From all the above it's pretty clear now why Mayor Garcetti has nominated you to the Department of Water and Power Board of Commissioners. Can you talk about the opportunity there that you've been afforded and what you would hope to contribute?
I have, of course, been honored with this responsibility. I came to the realization over the last couple of decades that what I really wanted to do was understand how the world works, so that I could share it with younger women because these things often are a mystery. Understanding how decisionmaking happens, where it’s coming from, and what were the trigger points for a decision? By the way, it’s the first time since the department's inception that the LA DWP Board of Commissioners is comprised of all women.
At this point, I'm trying to be a very good student and learning a lot. They have a great onboarding process where the leadership spends quality time sharing the system, the water system, the power system, and some of the future projects trying to keep California as very well prepared for climate change and resiliency.
The depth of work that they do is incredibly professional. They presented last week this wonderful program for onboarding young high school graduates into the Department of Water and Power employment program. There were a few people who shared what their trajectory has been and how meaningful it has been for them to participate and to be a part of the department.

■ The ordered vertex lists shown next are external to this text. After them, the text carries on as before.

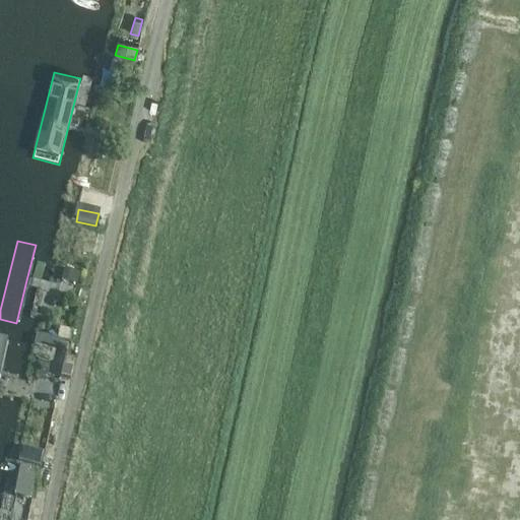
[(77,270),(64,268),(61,280),(74,283),(77,270)]
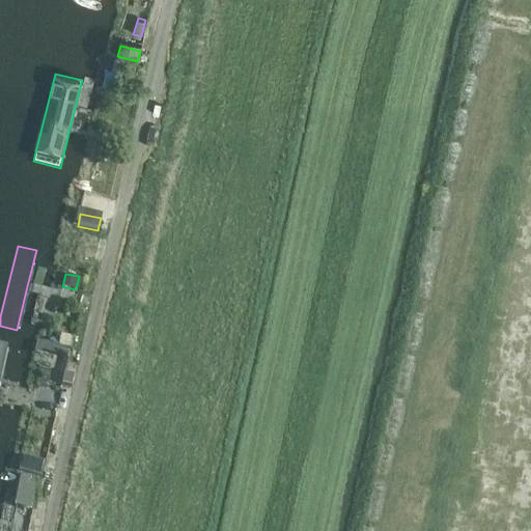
[(54,344),(38,340),(35,352),(51,356),(54,344)]
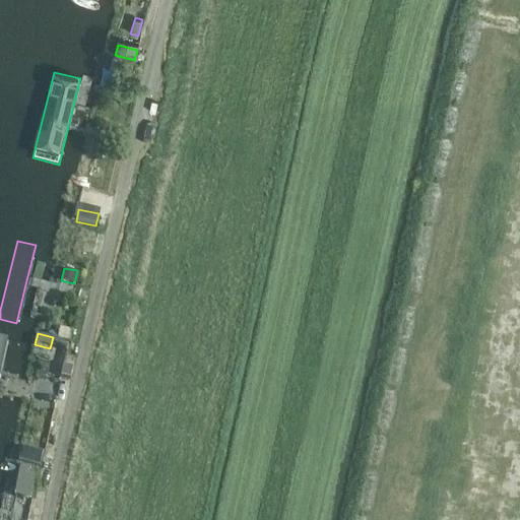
[(9,342),(0,339),(0,377),(2,370),(9,342)]
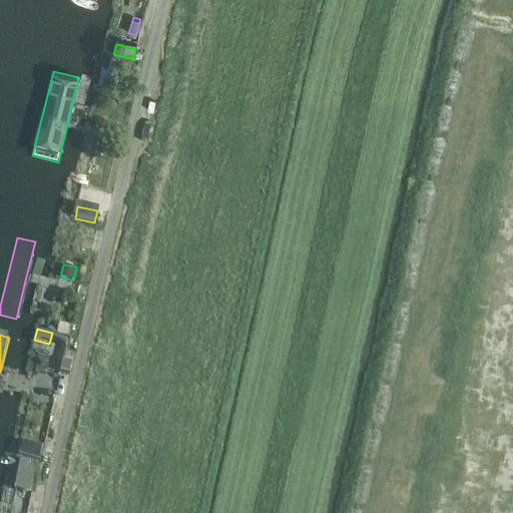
[(22,443),(19,456),(40,461),(43,448),(22,443)]
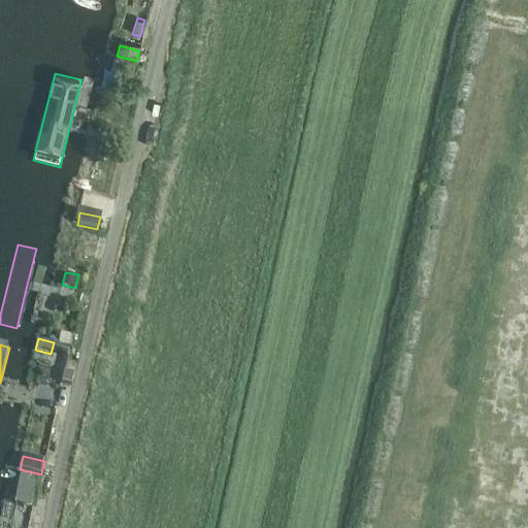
[(20,483),(11,481),(6,502),(30,506),(34,485),(27,483),(29,475),(22,474),(20,483)]
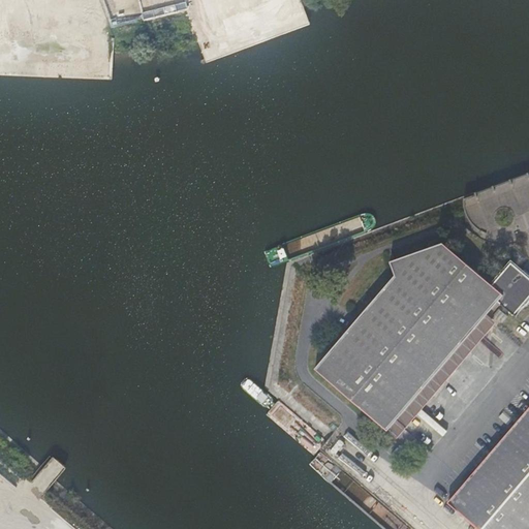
[(313,367),(385,429),(485,313),(496,301),(510,313),(517,307),(518,306),(521,305),(523,304),(527,300),(528,297),(528,278),(508,260),(489,283),(440,241),(387,260),(393,274),(313,367)]
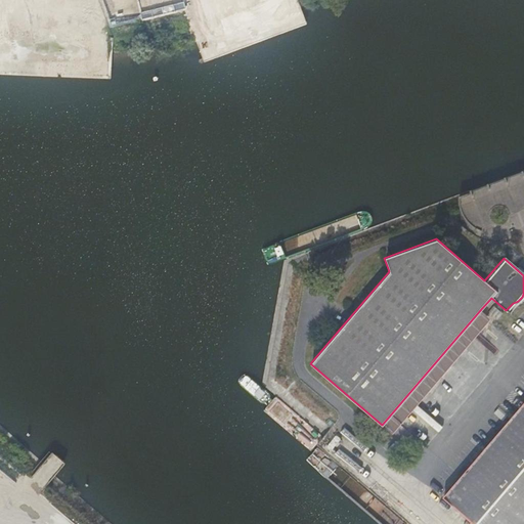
[(480,310),(382,425),(391,432),(489,318),(480,310)]
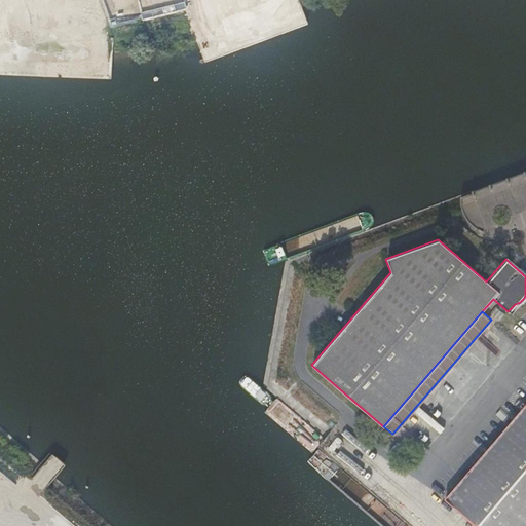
[(525,525),(525,401),(444,498),(477,525),(525,525)]
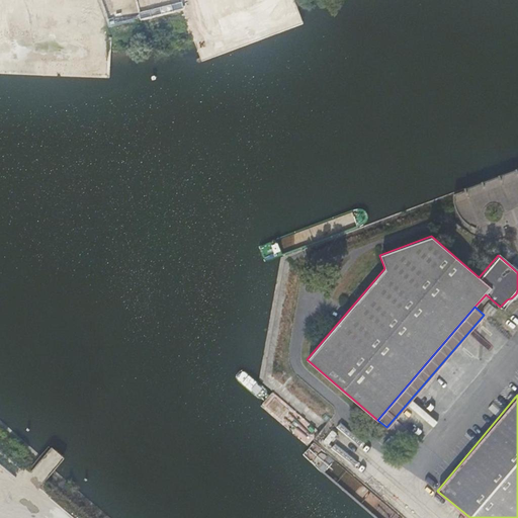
[(49,445),(38,457),(53,469),(59,463),(64,457),(49,445)]
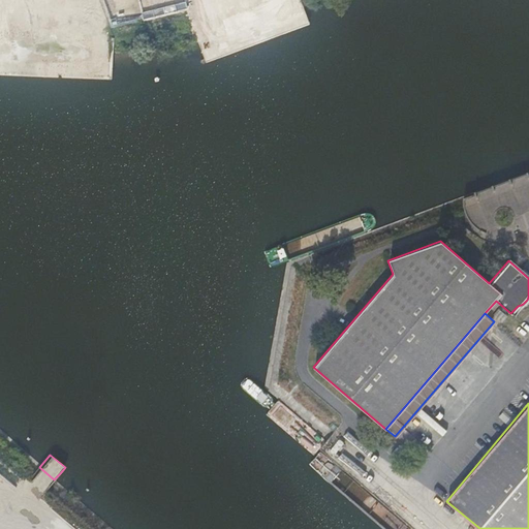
[(54,479),(39,467),(30,478),(44,490),(54,479)]
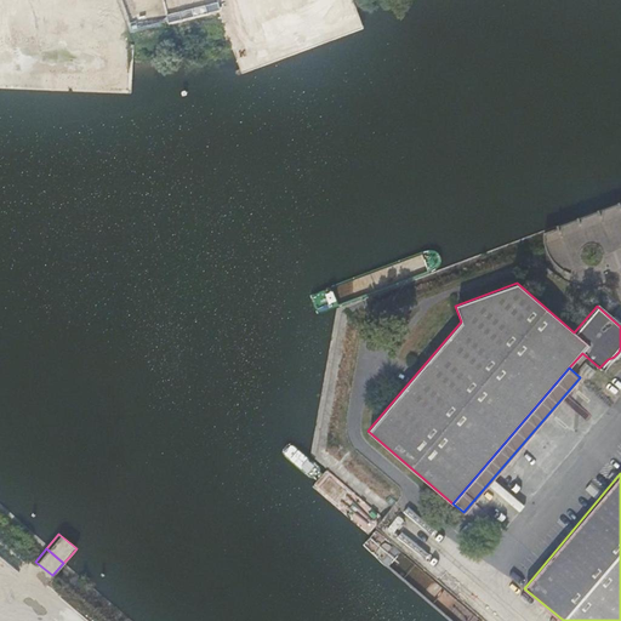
[(52,575),(35,562),(34,563),(50,577),(52,575)]
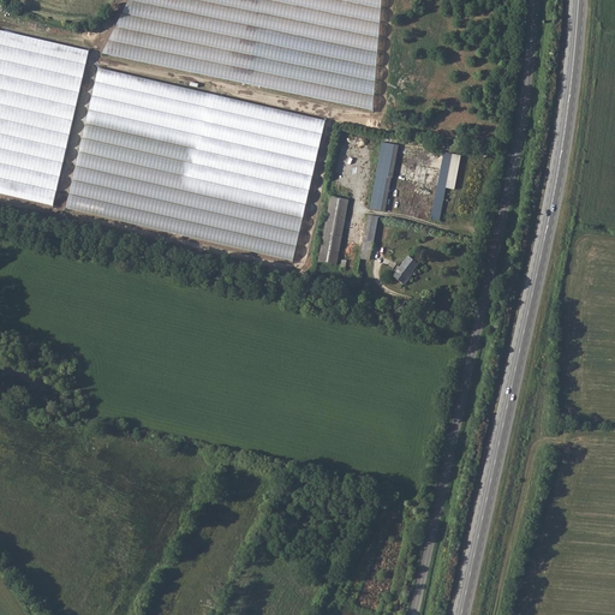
[(374,112),(382,0),(129,0),(102,54),(374,112)]
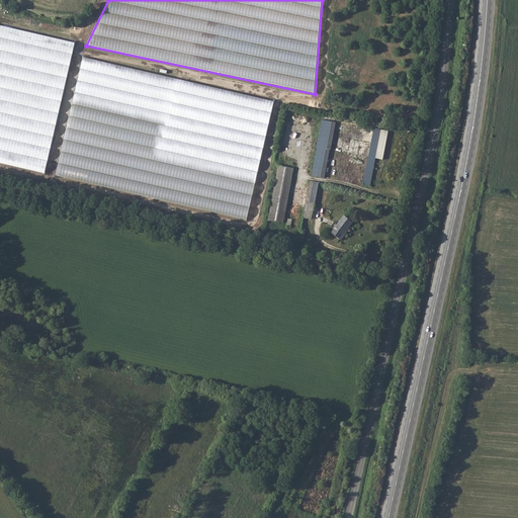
[(74,42),(0,25),(0,163),(45,173),(74,42)]
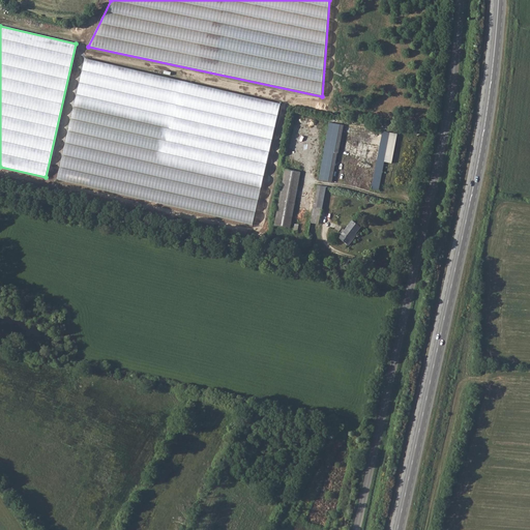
[(281,104),(85,59),(57,180),(253,226),(281,104)]
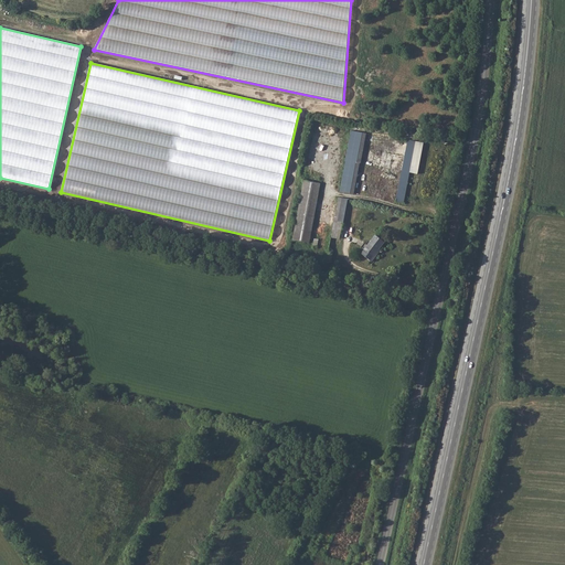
[(365,134),(351,131),(340,192),(353,195),(365,134)]
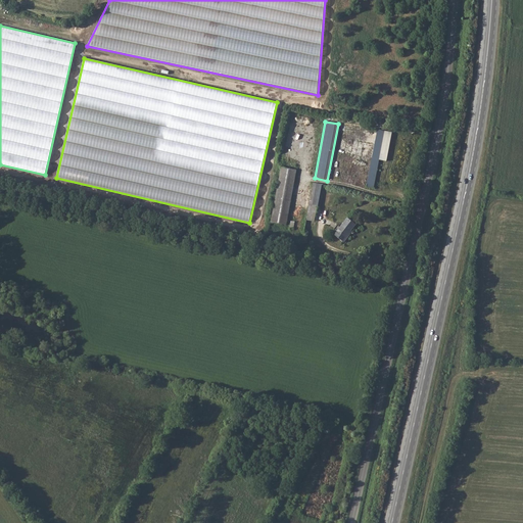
[(385,132),(379,131),(367,188),(373,189),(385,132)]
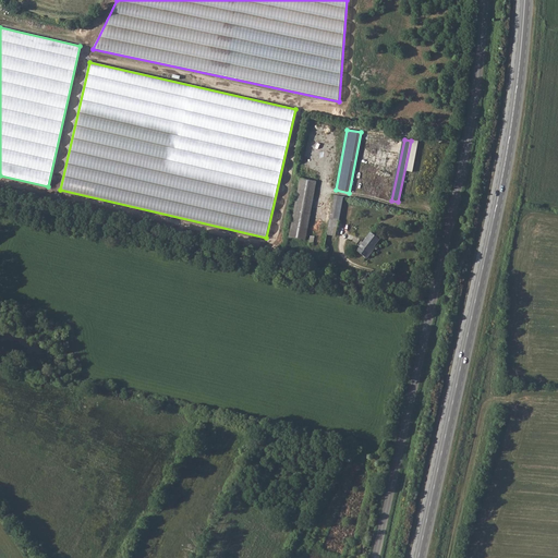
[(316,181),(301,179),(290,238),(305,240),(316,181)]
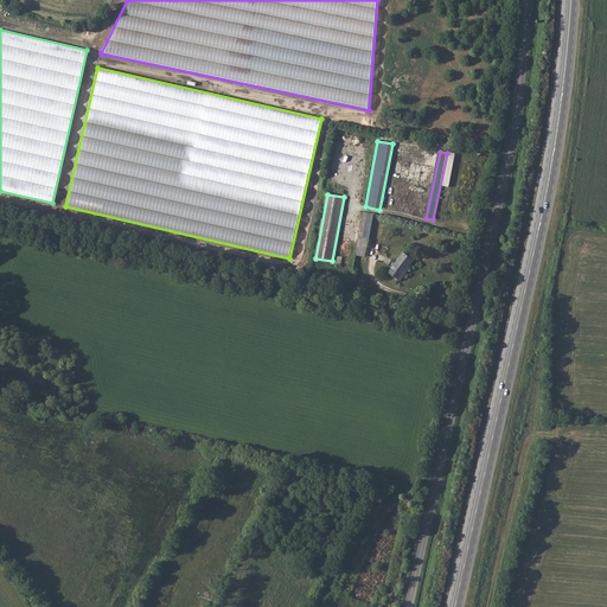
[(372,213),(363,212),(356,255),(365,257),(372,213)]
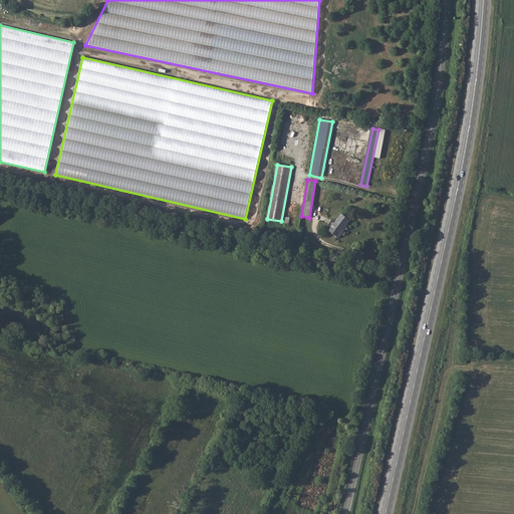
[(328,232),(338,239),(341,235),(340,233),(349,220),(341,214),(328,232)]
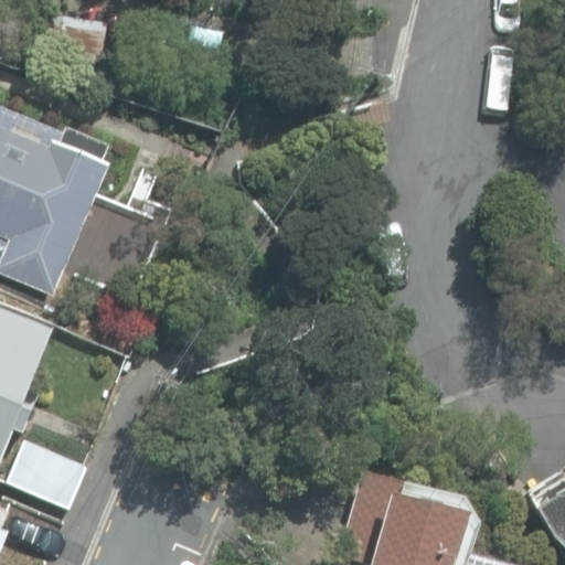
[(31,52),(100,63),(106,24),(36,13),(31,52)]
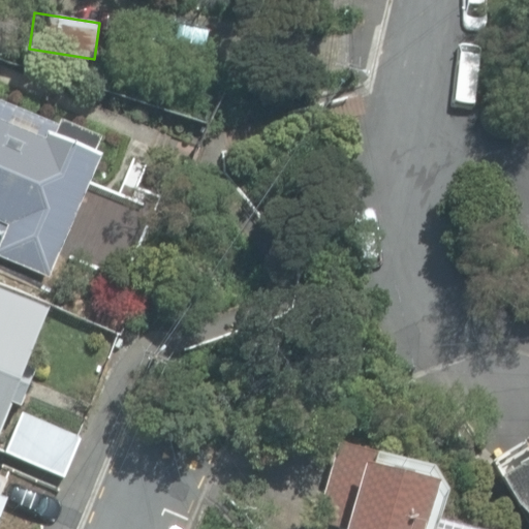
[(0,258),(50,279),(100,158),(95,156),(101,141),(59,123),(58,126),(0,101),(0,258)]
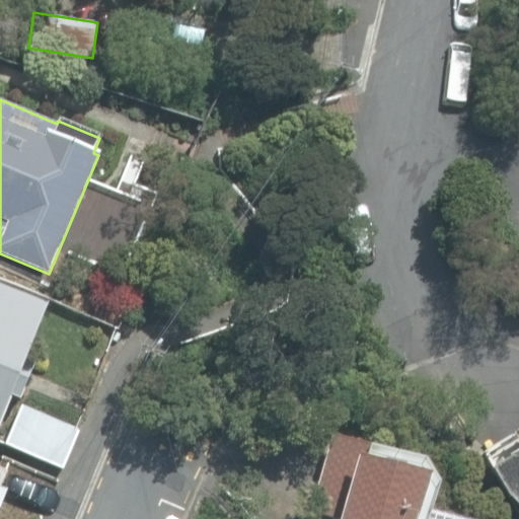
[(0,420),(11,395),(18,398),(33,362),(21,357),(44,305),(0,286),(0,420)]
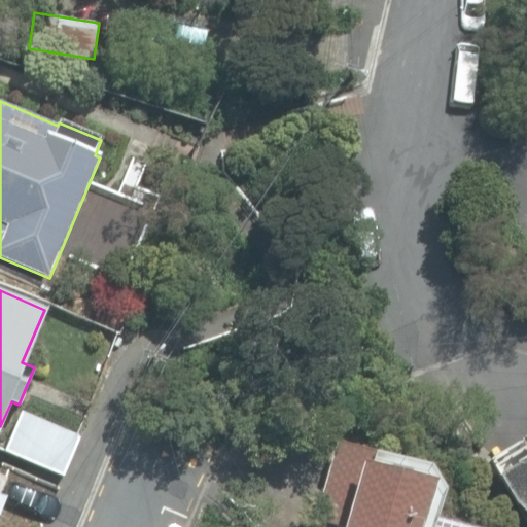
[(4,451),(62,476),(78,436),(21,412),(4,451)]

Note, most people have worked there for decades, for 30 or 40 years. These young people are entering the program at a really important time in their lives. It was very interesting. One of the young women, who already is with the program for 10 years and is now a manager, said that she was the first woman to graduate from this program, and so they call her the first lady. It was pretty emotional, I have to say. I am determined to introduce her to some more First Ladies sometime. But that was really charming. The more you get to know the organization, the more you realize what tremendous responsibilities they take on, how serious and professional they are, how deep they go into the issues, and how forward-thinking they are. So, I'm learning a lot.